A recent DBS Bank India study reveals that 84% of female entrepreneurs use digital payment tools, while 38% access credit and investment platforms. This trend signals a major shift in SME operations, offering banks a clear opportunity to deepen relationships with this growing customer segment through digitized lending and advisory services.
What Happened
A study by DBS Bank India, conducted in partnership with Deloitte Touche Tohmatsu India, indicates a significant shift toward digital financial adoption among female entrepreneurs in India. Based on a survey of over 1,300 women, the findings show that 84% of respondents now rely on digital payment platforms, while 72% utilize the Unified Payments Interface (UPI) for business transactions. Beyond basic payments, the data shows that 38% of these entrepreneurs are accessing digital loan and credit platforms, while 29% are using brokerage services for investments.
The Business Strategy Behind The Data
For financial institutions, this shift is more than just a behavioral change; it is a vital business strategy. Banks increasingly focus on the Small and Medium Enterprise (SME) segment to drive credit growth. Historically, assessing the creditworthiness of SMEs was expensive and slow due to the reliance on paper-based documents.
When entrepreneurs move their financial operations to digital platforms, they leave a 'digital footprint' of their cash flow, revenue, and spending habits. This data allows banks to assess credit risk more accurately and quickly. By targeting this segment, banks like DBS can lower their cost of acquiring customers (CAC) and offer automated credit products, which typically carry higher margins than corporate lending.
Why The Gap Between Payments And Credit Matters
While 84% of women entrepreneurs are using digital payments, the usage of credit and investment tools sits much lower at 38% and 29% respectively. For investors and market analysts, this 'usage gap' is the most important monitorable.
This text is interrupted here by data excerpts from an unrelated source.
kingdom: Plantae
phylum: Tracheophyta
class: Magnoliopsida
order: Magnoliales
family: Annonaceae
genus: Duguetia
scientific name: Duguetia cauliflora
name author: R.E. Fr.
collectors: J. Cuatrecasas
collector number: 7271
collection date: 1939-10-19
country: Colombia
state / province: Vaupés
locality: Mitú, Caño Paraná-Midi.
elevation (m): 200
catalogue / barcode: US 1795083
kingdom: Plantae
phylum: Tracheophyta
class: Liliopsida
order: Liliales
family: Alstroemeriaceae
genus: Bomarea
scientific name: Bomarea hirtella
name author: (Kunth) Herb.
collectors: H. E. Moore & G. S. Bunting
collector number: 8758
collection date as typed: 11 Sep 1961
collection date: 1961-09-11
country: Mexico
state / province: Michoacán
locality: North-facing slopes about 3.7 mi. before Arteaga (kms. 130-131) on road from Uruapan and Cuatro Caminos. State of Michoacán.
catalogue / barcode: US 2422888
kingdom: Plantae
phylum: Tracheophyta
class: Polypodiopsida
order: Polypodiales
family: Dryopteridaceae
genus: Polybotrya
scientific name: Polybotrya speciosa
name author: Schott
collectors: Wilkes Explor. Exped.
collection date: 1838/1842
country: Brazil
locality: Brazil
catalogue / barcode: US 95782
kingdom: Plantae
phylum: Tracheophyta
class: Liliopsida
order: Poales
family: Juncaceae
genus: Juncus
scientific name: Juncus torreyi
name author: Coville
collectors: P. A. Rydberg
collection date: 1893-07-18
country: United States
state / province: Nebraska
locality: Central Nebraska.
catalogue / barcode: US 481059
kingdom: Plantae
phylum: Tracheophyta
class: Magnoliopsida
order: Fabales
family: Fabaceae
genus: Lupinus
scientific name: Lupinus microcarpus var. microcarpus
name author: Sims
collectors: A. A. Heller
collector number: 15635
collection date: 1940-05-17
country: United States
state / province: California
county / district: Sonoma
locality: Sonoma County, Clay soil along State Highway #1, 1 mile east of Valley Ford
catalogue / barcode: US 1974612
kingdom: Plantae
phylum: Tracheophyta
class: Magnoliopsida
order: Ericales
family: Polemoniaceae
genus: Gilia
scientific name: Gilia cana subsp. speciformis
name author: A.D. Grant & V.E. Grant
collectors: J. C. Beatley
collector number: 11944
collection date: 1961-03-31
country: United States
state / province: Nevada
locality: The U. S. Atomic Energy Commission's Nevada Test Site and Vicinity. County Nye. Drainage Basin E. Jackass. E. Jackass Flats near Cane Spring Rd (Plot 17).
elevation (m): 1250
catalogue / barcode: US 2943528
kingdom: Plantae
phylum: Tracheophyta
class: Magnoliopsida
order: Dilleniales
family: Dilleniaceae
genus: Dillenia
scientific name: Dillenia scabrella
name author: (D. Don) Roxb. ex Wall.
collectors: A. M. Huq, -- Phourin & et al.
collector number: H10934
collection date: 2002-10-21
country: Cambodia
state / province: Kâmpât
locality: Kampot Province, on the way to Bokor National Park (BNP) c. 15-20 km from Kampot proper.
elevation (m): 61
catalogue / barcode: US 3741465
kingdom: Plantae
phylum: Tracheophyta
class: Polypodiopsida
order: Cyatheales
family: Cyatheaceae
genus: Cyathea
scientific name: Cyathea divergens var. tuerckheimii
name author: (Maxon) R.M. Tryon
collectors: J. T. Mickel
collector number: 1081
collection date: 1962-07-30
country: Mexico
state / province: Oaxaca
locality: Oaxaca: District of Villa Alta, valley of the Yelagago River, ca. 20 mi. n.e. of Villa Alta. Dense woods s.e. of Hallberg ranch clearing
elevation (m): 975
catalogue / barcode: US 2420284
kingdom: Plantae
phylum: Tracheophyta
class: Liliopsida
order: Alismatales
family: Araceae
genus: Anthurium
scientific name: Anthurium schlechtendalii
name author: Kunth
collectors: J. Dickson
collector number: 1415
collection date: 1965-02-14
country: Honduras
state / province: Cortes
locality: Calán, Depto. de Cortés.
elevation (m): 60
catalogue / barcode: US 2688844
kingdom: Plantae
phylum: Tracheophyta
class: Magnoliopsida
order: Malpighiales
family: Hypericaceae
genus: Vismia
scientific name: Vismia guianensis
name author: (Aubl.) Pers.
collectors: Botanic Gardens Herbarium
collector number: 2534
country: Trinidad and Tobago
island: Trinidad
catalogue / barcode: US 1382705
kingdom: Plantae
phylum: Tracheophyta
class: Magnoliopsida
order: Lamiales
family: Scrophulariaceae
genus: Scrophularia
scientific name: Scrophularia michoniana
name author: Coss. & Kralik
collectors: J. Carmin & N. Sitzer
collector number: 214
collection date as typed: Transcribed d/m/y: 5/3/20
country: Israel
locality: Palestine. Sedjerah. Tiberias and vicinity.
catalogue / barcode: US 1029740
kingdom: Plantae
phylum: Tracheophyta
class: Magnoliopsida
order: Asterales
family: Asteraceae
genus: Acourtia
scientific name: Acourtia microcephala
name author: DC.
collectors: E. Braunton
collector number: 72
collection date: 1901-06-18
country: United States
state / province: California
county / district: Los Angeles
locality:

It suggests that while the base of digitally-active customers is large, they are not yet fully integrated into the banks' credit and investment ecosystems. The bank's ability to cross-sell higher-value financial products—such as working capital loans, insurance, or wealth management services—to these existing payment users will determine the long-term profitability of this segment.
Risk Factors In SME Digitization
While digital adoption is rising, it does not eliminate the fundamental risks of lending to the SME sector. Small businesses are often more vulnerable to economic cycles, pricing pressure, and supply chain disruptions than large corporations. Even with better digital data, the risk of credit defaults remains higher in this segment compared to traditional retail or large corporate lending.
Furthermore, as businesses move more of their financial activity online, the operational risk regarding cybersecurity and data privacy increases. Banks must invest heavily in securing these platforms to maintain trust, which is identified in the study as a key driver for adoption.
What Investors Can Track
Investors looking at the banking and financial services sector may track whether institutions can effectively convert payment-only users into credit customers. Success will be reflected in improving fee-based income and growth in the SME loan book. Management commentary regarding digital transformation, the cost-to-income ratio for SME operations, and the quality of the SME loan portfolio will be important indicators of how well banks are capitalizing on this digital shift.